Law enforcement officers have access to justifiable homicide defenses as well under 9A.16.040, for example
(b) When necessarily used by a peace officer to overcome actual
resistance to the execution of the legal process, mandate, or order of
a court or officer, or in the discharge of a legal duty
or
(c) When necessarily used by a peace officer or person acting under
the officer's command and in the officer's aid: (i) To arrest or
apprehend a person who the officer reasonably believes has committed,
has attempted to commit, is committing, or is attempting to commit a
felony
The outcome of the case would hinge in part on whether the officer's arrest and use of force was lawful. To take two extremes, if the guy on the ground had just killed a dozen people and was aiming to rack up another dozen kills, the officer's arrest would almost certainly be held to be legal and his degree of force justified. Your personal belief that the suspect was compliant and unarmed might be refuted by the facts. On the other hand, if the guy on the ground had slept with the officer's sister and the officer wanted to rid the world of this vermin, then the arrest and force would almost certainly be held to be not legal.

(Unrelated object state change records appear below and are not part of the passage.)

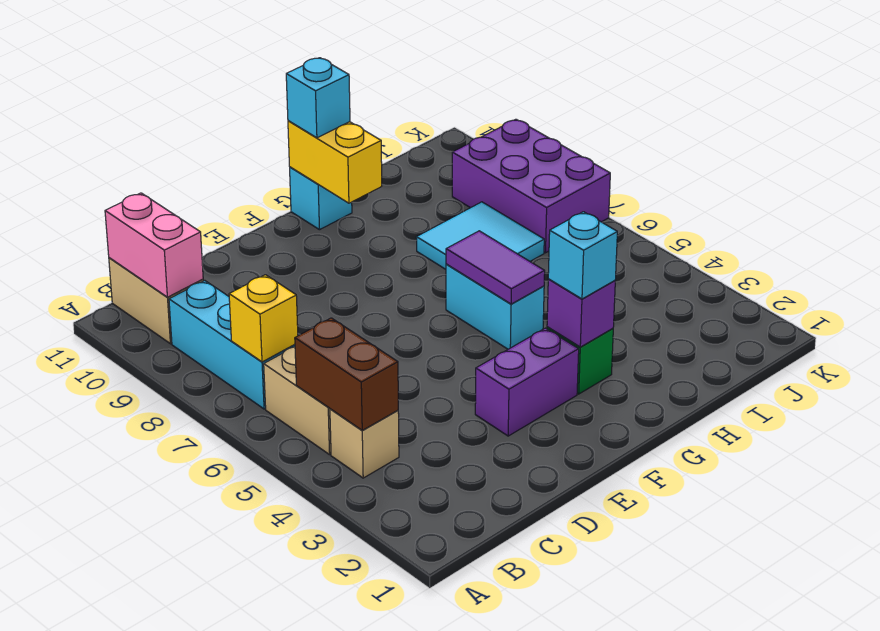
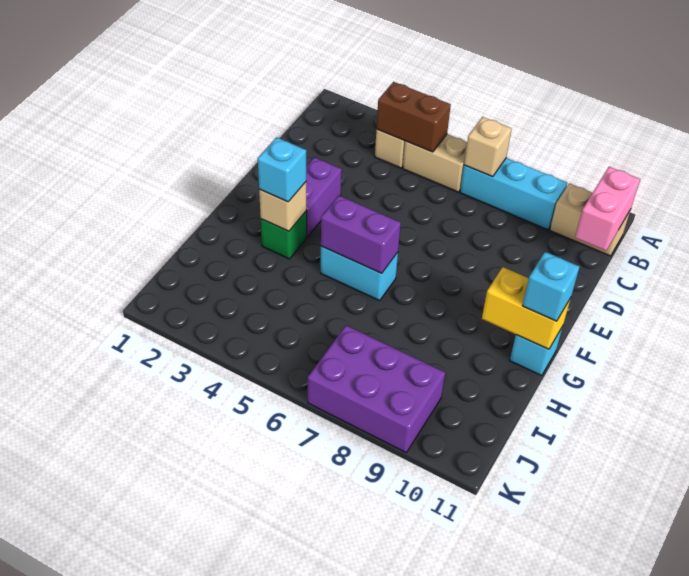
yellow brick B7 level 2 -> tan brick B7 level 2
pink brick B10:B11 level 2 -> pink brick B11:C11 level 2
purple brick G3 level 2 -> tan brick G3 level 2
purple tile G5:G6 level 2 -> purple brick G5:G6 level 2
cyan tile H7:I8 level 1 -> none

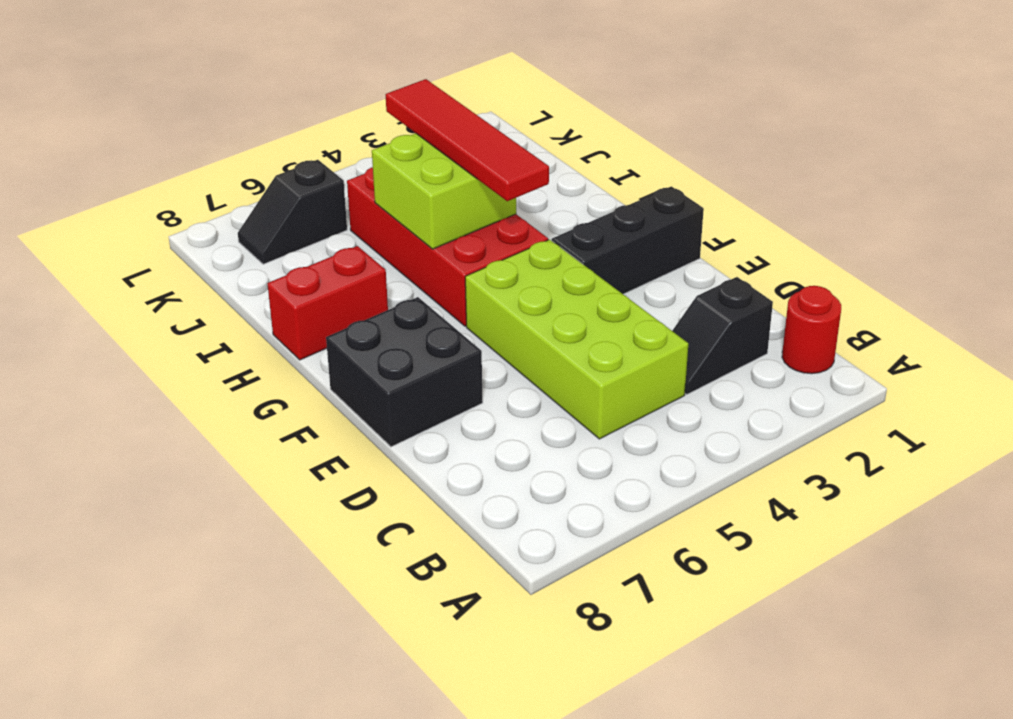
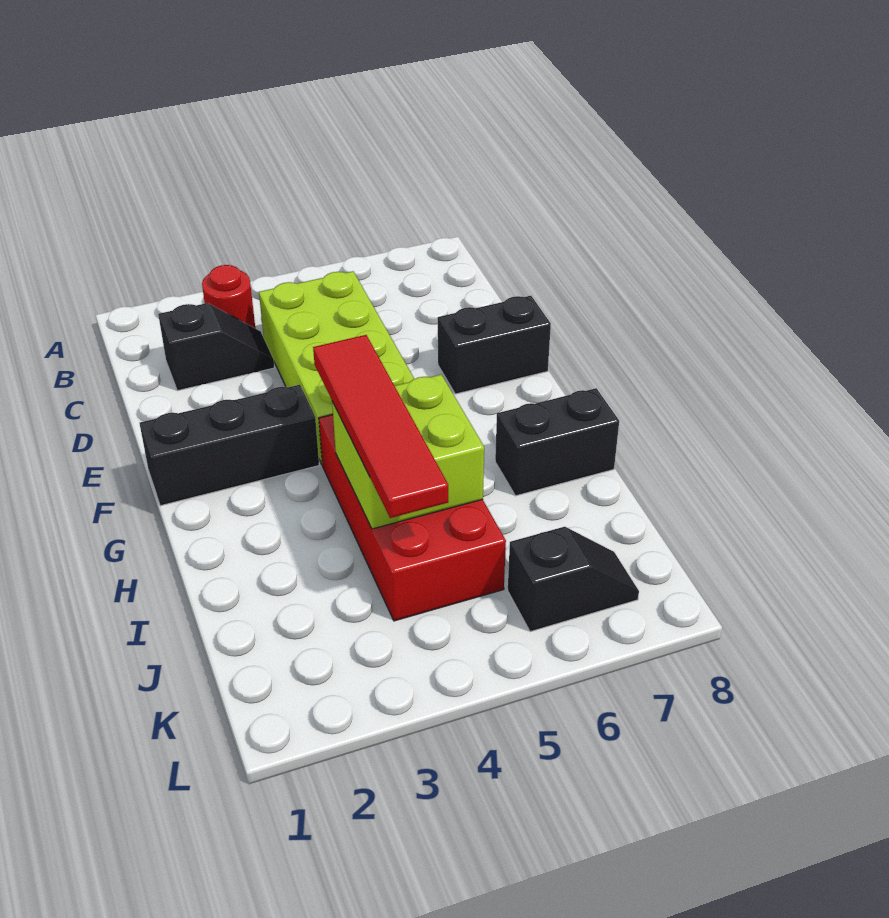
red round brick B1 level 1 -> red round brick B3 level 1
black brick E7:F8 level 1 -> black brick E7:E8 level 1
red brick H7:H8 level 1 -> black brick H7:H8 level 1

It can be legal to use deadly force to resist unlawful arrest. See John Bad Elk v. United States, 177 U.S. 529, where the court held that
if a party resisted arrest by an officer without warrant, and who had
no right to arrest him, and if, in the course of that resistance, the
officer was killed, the offence of the party resisting arrest would be
reduced from what would have been murder, if the officer had had the
right to arrest, to manslaughter
The court also said
where the officer is killed in the course of the disorder which
naturally accompanies an attempted arrest that is resisted, the law
looks with very different eyes upon the transaction when the officer
had the right to make the arrest from what it does if the officer had
no such right. What might be murder in the first case might be nothing
more than manslaughter in the other, or the facts might show that no
offense had been committed.
This ruling has been somewhat eroded, in US v. Simon:
We recognize that law enforcement officers are frequently called on to
make arrests without warrants and should not be held, so far as their
personal security is concerned, to a nicety of distinctions between
probable cause and lack of probable cause in differing situations of
warrantless arrests. It is for this reason we believe that the force
of John Bad Elk has been diminished
The upshot of this is that (assuming no warrant), leeway is granted to officers in assessing probable cause (I'm not sure anybody really knows at a general conceptual level what constitutes "probable cause". The court seems to imply that the remote hearsay used as the basis for the arrest would not have been sufficient for a warrant, but it was "reasonable grounds" for believing accused had committed a crime).
Your premise that the officer is about to shoot would have to be substantiated by some fact, such as a declaration "I'm gonna kill you". Otherwise, your belief that the officer was about to commit unjustified murder would itself be unjustified. With better fleshing out of the circumstances, you could manufacture a justified-homicide scenario.